4.17.2009

Please nominate this woman in 2012

Oh, Sarah Palin. Don't ever change. I don't know what I would do without your constant stream of Grade A blogging material.

The kerfuffle regarding her grandson, her daughter and her daughter's erstwhile fiance is unseemly, and not the kind of thing that merits much attention. On the other hand, her choice for the attorney general for her state is fair game.

The charming Wayne Anthony Ross was, perhaps, the wrong choice. I first became aware of him thanks to Andrew Sullivan, and there's a lot of basis for concern. Some of the allegations against him (such as his purported scoffing about marital rape) are a little too close to hearsay to keelhaul his nomination on their own. Other issues, on the other hand, deserve our scrutiny:
But as pro-Palin forces attempted to push back against Ross’s critics, dozens of op-eds Ross authored during the 1980s and 1990s surfaced as key exhibits in the case against his confirmation. Among them is a 1993 piece entitled, “KKK ‘art’ project gets ‘A’ for courage,” in which Ross defended a local college student who had offended an African-American classmate by creating a statue of a Klansman with a cross in one hand and a flag in the other. “It might have been fun to see [the African-American student] try to remove the display,” Ross wrote. “Then she could have been arrested and her future as a student of the university could have been resolved through the university disciplinary proceedings.”

[snip]

A glance at Ross’s published archive shows he never limited his resentment to minorities. He taunted environmentalists (“It is time we quit crying over the oil spill” was the title of an editorial he wrote in the wake of the Exxon Valdez disaster); he denounced homosexuals as “degenerates” during a 1993 legal fight over a local gay-rights ordinance; and announced that his final wish before dying was to overturn Roe v. Wade. While rising through the ranks of the NRA’s national leadership in the 1980s, Ross published a piece in the mercenary magazine Soldier of Fortune, defending the right to form antigovernment militias.
The KKK thing is appalling. That he doesn't like gays, and wants to overturn Roe is (considering who nominated him) no huge surprise. But what the holy hell is Sarah Palin thinking by nominating as the chief law enforcement officer of her state a man that publishes a defense of anti-government militias in Soldier of Fortune magazine?

Hooray for sanity:
Alaska Gov. Sarah Palin suffered a defeat in her own legislature today, as her nominee for state attorney general went down in 35-23 vote of the state legislature.

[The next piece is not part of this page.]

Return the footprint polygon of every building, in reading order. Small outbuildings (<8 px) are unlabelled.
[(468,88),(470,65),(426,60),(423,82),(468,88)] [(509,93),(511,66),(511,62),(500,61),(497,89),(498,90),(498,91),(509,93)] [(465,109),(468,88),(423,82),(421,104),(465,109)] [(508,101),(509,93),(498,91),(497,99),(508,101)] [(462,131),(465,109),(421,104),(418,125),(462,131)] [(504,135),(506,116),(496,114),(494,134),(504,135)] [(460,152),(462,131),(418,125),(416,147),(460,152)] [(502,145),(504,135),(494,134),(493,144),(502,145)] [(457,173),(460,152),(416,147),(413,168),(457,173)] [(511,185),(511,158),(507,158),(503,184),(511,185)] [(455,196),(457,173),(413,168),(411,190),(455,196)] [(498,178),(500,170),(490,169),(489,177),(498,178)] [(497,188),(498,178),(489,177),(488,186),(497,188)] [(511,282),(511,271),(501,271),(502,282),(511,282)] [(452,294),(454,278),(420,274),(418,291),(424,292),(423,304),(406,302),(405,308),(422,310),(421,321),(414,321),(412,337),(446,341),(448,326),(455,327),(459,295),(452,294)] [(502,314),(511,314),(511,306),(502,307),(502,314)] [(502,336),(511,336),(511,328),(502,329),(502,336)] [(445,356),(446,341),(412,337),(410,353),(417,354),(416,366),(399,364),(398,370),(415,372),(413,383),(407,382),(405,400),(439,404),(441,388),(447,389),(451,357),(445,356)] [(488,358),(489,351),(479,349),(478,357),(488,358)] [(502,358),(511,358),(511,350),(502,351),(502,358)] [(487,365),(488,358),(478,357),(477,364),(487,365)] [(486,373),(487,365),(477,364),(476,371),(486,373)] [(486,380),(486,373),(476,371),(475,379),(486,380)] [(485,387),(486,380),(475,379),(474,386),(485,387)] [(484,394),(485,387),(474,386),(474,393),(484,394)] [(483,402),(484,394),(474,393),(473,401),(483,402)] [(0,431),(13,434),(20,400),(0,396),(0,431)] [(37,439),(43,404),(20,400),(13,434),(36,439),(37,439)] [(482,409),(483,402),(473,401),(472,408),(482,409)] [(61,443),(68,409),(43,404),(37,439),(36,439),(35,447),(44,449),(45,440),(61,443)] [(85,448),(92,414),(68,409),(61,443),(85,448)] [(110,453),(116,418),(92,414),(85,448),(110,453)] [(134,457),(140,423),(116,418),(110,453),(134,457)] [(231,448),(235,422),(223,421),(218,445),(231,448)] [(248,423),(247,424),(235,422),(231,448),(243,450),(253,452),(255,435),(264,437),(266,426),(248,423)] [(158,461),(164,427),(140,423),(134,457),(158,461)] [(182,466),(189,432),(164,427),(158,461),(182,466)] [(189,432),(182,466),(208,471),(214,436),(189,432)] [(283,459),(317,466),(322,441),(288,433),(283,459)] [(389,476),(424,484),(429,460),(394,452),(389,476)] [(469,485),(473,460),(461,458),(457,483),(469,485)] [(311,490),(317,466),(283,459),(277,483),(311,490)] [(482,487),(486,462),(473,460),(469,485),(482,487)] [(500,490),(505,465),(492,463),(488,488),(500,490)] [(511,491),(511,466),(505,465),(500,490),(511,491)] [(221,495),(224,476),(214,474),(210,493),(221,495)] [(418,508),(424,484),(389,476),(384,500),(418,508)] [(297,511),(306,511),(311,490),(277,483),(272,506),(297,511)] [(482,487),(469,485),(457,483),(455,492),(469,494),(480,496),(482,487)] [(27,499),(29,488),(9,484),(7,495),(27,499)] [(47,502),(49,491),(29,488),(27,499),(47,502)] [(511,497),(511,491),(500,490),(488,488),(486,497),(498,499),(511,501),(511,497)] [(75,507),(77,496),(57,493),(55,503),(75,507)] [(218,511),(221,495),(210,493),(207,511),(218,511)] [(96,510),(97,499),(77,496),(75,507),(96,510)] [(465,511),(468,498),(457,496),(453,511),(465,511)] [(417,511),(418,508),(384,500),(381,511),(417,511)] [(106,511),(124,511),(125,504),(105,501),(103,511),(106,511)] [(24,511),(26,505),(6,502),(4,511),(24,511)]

Wayne Anthony Ross quickly lost support after a stream of reports surfaced regarding his past comments about gays and women.

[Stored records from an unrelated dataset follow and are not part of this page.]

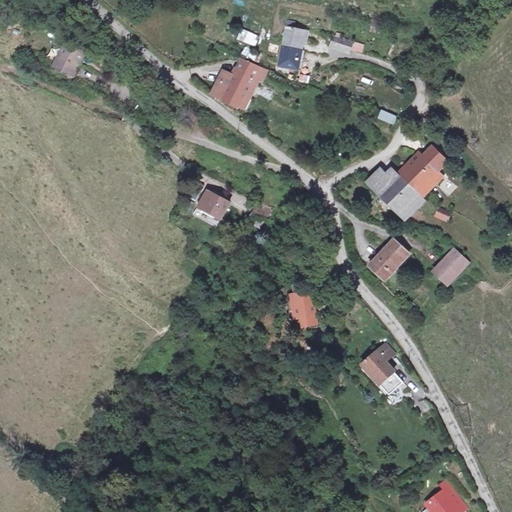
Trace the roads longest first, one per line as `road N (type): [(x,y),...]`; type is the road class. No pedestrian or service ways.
road 1 (unclassified): [(494,511),(413,351),(346,262),(324,186)]
road 2 (unclassified): [(324,186),(169,72),(90,0)]
road 3 (unclassified): [(336,52),(376,60),(418,82),(422,113),(388,150),(324,186)]
road 4 (track): [(422,113),(511,197)]
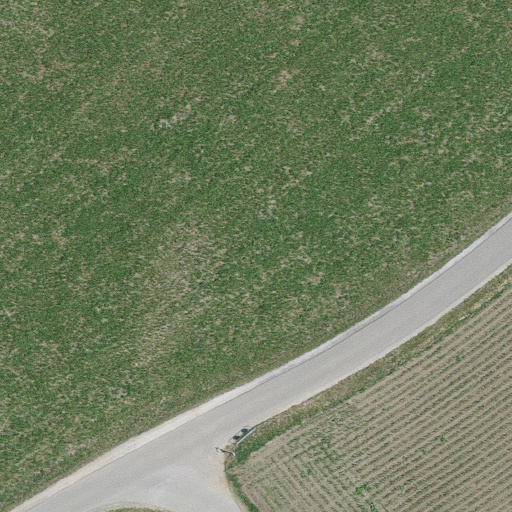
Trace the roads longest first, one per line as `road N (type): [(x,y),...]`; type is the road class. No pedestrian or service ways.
road 1 (residential): [(511,235),(387,332),(163,458)]
road 2 (residential): [(48,511),(163,458)]
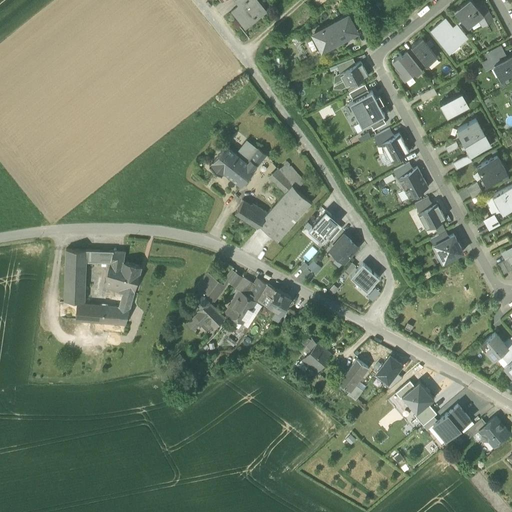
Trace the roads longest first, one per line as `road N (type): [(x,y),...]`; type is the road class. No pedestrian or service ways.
road 1 (residential): [(197,0),(305,134),(400,283),(368,324)]
road 2 (residential): [(368,324),(193,234),(88,226),(0,239)]
road 3 (residential): [(449,0),(375,58),(501,298)]
road 4 (residential): [(511,409),(368,324)]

I can hardly wait to see what Gov. Palin has in store for us next!

2 comments:

  1. Ohh, when you are on a roll, you are on a roll. That does sound pretty darn disgusting. Glad the twit went down in flames.

    I just wish the US Congress showed the same backbone as the Alaskan legislature when presented with arrogant Tax cheat liars, or pro-torture policies, or Constitution-shredding wiretapping legal arguments, and slap that crap down. And wouldn't it have been nice if we knew about this stuff in advance of electing an official to high public office?